[[ Records for this exercise, beginning ]]
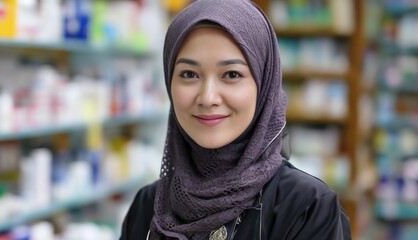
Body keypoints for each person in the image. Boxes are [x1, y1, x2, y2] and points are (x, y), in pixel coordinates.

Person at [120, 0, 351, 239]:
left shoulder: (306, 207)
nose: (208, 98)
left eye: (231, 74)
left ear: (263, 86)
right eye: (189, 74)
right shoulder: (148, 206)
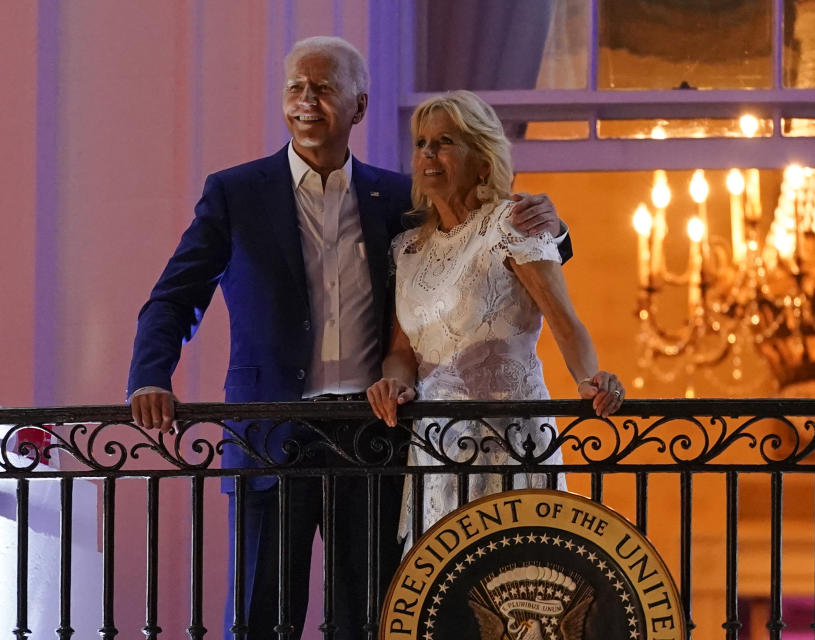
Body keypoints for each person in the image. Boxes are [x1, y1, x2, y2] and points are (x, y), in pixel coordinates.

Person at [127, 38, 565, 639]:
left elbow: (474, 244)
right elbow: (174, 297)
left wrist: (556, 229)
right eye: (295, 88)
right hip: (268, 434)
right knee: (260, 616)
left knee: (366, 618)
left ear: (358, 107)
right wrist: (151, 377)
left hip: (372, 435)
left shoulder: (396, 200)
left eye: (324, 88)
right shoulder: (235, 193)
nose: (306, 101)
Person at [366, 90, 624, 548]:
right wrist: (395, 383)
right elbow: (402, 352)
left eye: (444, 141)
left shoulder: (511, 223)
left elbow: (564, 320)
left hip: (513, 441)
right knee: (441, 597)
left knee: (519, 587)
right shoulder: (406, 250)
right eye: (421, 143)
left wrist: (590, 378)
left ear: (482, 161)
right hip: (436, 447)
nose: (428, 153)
[[ Records for this exercise, end ]]
**What to do**. Whenever a line holds "wrist", it counts; state the total for the records and add nothing.

**Written reply**. 4